Configure the Backup Service

You need to set 4 parameters, s3_path, s3_access_key, s3_secret_key, and s3_backup_password. You should generate a stronge password for s3_backup_password. You can set these all with make set s3_path pathhere etc.

You can also manually set your S3 keys in settings/vault.yml and settings/config.yml. Type make decrypt to decrypt it first if needed.

Once these are set, HomelabOS will back up all it's core data every night at 4 AM.

Restoring Backups

Let's say your machine gets wiped, or you want to migrate to a new machine. To restore your most recent backup, simply run make restore. Then proceed with the normal install step of running make deploy and boom, you have all your data back with a fully working HomelabOS setup.

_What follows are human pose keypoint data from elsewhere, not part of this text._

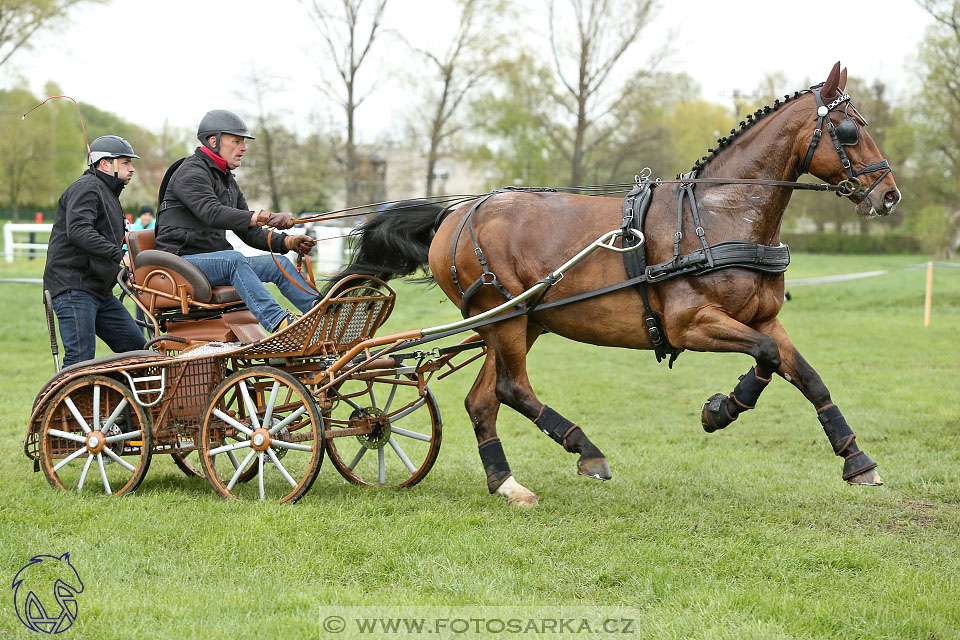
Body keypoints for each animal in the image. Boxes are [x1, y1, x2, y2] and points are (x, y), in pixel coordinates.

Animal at [328, 63, 900, 504]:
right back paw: (585, 451)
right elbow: (766, 357)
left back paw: (506, 482)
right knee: (512, 389)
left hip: (521, 322)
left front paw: (856, 458)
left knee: (483, 400)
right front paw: (721, 410)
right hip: (506, 316)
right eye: (849, 131)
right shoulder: (691, 324)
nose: (889, 194)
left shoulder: (764, 318)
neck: (718, 217)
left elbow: (805, 375)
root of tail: (456, 211)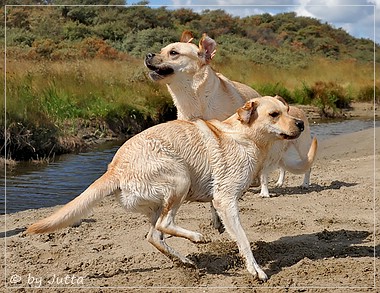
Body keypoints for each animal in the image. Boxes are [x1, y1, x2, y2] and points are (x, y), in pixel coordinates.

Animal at [27, 96, 318, 280]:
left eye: (288, 109)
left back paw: (183, 260)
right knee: (165, 224)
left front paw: (218, 227)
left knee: (153, 235)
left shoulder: (219, 199)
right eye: (274, 114)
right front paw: (256, 270)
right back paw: (196, 238)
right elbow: (244, 240)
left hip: (159, 201)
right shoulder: (226, 199)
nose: (301, 124)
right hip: (180, 178)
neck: (246, 136)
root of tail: (114, 169)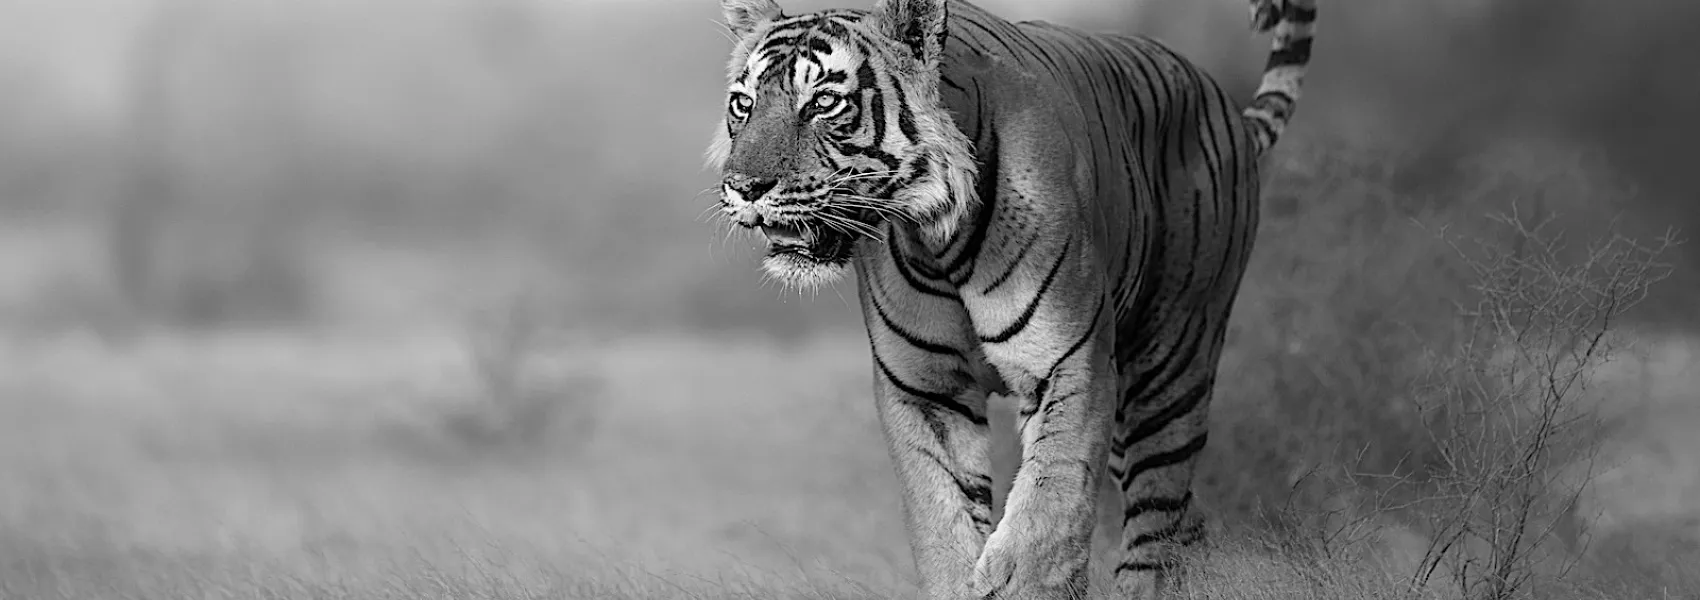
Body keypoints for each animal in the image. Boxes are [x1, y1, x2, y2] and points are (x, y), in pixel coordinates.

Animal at [705, 0, 1315, 597]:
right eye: (743, 104)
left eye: (824, 102)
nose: (744, 186)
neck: (937, 240)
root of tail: (1224, 104)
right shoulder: (925, 388)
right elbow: (943, 521)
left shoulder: (1071, 362)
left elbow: (1047, 515)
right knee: (1188, 519)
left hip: (1170, 370)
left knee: (1157, 528)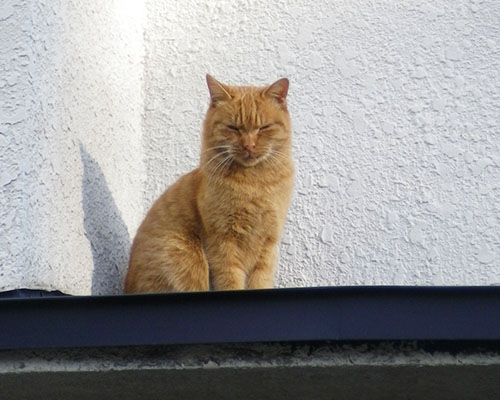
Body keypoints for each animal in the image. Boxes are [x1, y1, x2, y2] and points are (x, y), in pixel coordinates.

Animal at [124, 75, 292, 294]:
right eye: (233, 128)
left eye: (263, 128)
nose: (249, 145)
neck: (254, 185)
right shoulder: (223, 242)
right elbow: (230, 281)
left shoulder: (267, 246)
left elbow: (260, 281)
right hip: (186, 256)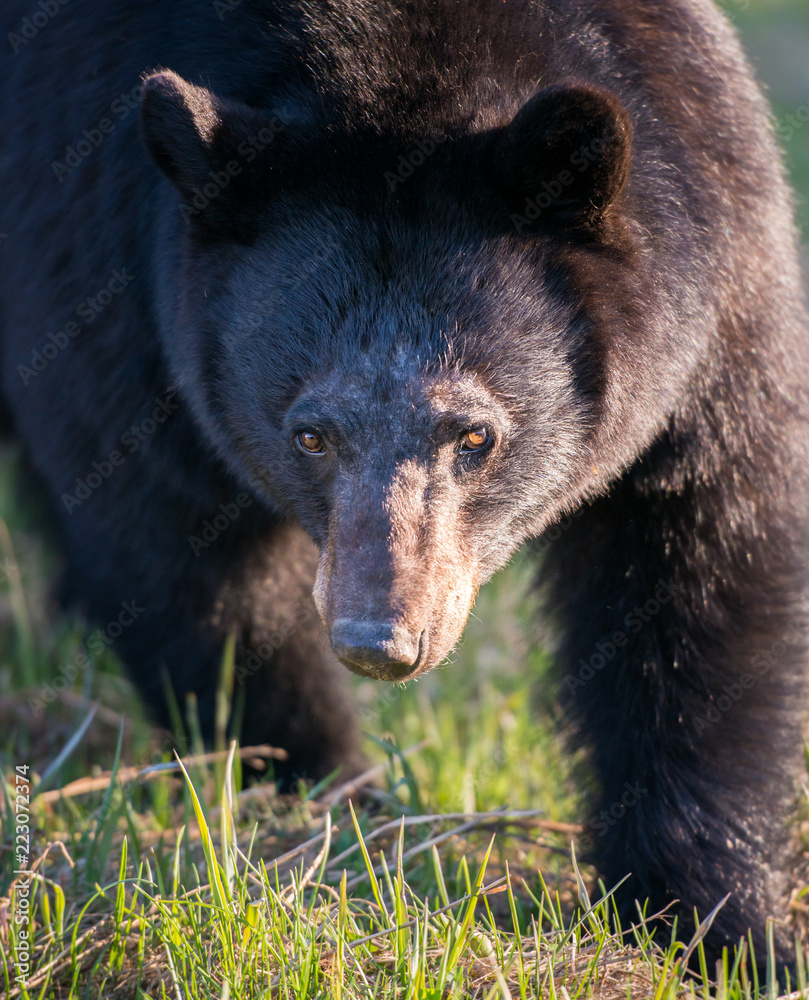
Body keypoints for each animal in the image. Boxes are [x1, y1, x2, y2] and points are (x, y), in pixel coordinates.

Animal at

Alternatively you can work directly with the Restic backups through it's Docker shell. Using either Portainer or your server's CLI, once you gain access to the Restic shell, you can run commands like restic snapshots to list all your snapshots.

To restore just your NextCloud data for example, you can run docker exec restic_restic_1 restic restore latest --include /data/nextcloud --target /data/nextcloud.